▶ _PROVIDED PASSAGE_
Speaker 1 00:40:04 I don't think she should have been suspended for two weeks. I think she should. No. Do I think she should have been put through some sort of sensitivity training workshop? I think a continued conversation should have been, um, uh, conducted and, and I think she seems to be a quite intelligent person. And, um, and with time she would have either come to an agreement that yes, the Holocaust was about race because the Jews were considered a separate race and Hitler wanted to exterminate them, or she wouldn't have, is that a sufficient condition for canceling someone? I don't think so.
Speaker 0 00:40:47 Thank you. I completely agree with you, uh, Lawrence question. Oh, and I want to recognize professor, uh, Steven Hicks, um, Rockford university, also a senior scholar at the Atlas society is in the room, grading papers. Now, I don't know what he's doing. He's listening and learning. And, um, I'd love to see him up on stage if he has a moment gotten about 15 more minutes, but Lawrence, did you have a question for professor hill?
Speaker 7 00:41:18 Yes, I did. Thank you. Um, Jason, uh, earlier in the discussion, when you talked about sort of the stance regarding Ukraine and speaking with people in Europe, specifically, Germany, there, there very much is the sentiment there of, they really want the U S military to stay over there because it's in their best interest to help defend against a Russian attack. But here in the states, talking with people I've seen many who have the sentiment based on how what's happening in our country today, we are truly living up to the ideas that America was founded upon. And why should we even go abroad and try to defend these, supposed that ideas they argued when we aren't even living up to them. And what's the use of wasting our lives on something so far away, so far removed when we have far more important things to be focusing on here at home. And I'd be curious to see, oh, what are your thoughts on that?

▶ _DATASET_
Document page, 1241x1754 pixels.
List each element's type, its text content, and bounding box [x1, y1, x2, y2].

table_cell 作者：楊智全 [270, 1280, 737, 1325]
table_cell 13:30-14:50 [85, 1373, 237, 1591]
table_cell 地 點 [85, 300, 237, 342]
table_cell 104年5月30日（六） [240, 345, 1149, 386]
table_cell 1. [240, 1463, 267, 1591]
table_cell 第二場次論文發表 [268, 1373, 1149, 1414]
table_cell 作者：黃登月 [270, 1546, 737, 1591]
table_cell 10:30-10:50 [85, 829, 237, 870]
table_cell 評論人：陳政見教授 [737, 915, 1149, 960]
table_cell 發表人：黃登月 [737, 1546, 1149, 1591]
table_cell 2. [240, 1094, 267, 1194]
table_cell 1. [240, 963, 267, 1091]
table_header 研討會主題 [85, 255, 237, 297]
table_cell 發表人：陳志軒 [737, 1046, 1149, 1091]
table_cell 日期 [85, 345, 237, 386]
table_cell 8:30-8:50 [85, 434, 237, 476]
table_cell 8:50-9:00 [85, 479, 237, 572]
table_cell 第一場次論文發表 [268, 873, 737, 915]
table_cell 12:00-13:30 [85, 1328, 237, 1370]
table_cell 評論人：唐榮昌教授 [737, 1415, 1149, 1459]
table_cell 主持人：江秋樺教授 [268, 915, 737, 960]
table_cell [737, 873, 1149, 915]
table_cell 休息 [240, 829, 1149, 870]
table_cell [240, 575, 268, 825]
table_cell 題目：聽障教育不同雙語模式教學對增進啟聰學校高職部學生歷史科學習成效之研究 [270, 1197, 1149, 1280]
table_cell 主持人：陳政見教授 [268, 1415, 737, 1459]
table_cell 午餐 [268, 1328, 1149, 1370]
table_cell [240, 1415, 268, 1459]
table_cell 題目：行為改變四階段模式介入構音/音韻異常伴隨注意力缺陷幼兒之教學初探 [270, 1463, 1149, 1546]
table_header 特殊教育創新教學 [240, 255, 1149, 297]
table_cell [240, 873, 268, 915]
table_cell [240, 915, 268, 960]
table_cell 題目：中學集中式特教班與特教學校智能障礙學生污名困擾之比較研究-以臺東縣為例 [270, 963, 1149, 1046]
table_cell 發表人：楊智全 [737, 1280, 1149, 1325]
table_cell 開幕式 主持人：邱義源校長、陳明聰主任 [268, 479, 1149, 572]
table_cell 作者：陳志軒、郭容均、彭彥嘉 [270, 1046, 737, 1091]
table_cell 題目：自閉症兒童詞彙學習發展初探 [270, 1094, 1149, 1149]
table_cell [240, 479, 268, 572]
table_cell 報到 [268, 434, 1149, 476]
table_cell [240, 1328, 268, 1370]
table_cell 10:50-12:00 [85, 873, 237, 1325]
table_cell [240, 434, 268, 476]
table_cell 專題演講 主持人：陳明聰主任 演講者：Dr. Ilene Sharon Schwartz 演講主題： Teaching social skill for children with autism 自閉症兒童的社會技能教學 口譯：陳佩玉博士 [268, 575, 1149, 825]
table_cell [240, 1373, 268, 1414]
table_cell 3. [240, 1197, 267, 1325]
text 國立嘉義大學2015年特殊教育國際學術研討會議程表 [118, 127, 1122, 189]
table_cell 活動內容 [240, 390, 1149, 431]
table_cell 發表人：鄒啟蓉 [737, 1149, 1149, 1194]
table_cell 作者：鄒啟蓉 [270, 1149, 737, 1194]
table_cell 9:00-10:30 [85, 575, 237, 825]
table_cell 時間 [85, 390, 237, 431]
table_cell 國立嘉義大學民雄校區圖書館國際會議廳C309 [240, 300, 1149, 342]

▶ _STUDY QUESTIONS_
A - In the transcript, what university is Steven Hicks from?
B - Reproduce the transcript word for word, everything from "Speaker 1 00:40:04" down to "don't think so.".
C - Summarize the transcript in three sentences.
The records are separate material and have nothing to do with the transcript.

▶ _SOLVED TASKS_
A - Rockford University.

B -
Speaker 1 00:40:04 I don't think she should have been suspended for two weeks. I think she should. No. Do I think she should have been put through some sort of sensitivity training workshop? I think a continued conversation should have been, um, uh, conducted and, and I think she seems to be a quite intelligent person. And, um, and with time she would have either come to an agreement that yes, the Holocaust was about race because the Jews were considered a separate race and Hitler wanted to exterminate them, or she wouldn't have, is that a sufficient condition for canceling someone? I don't think so.

C - Speaker 1 says she should not have been suspended for two weeks, that a continued conversation should have taken place instead, and that her view is not a sufficient reason to cancel someone. Speaker 0 agrees, recognizes professor Steven Hicks in the room, and invites Lawrence to ask his question. Speaker 7 tells Jason that people in Germany want the US military to stay, while many people in the US ask why the country should defend ideas abroad when there are more important things to focus on at home, and asks for his thoughts.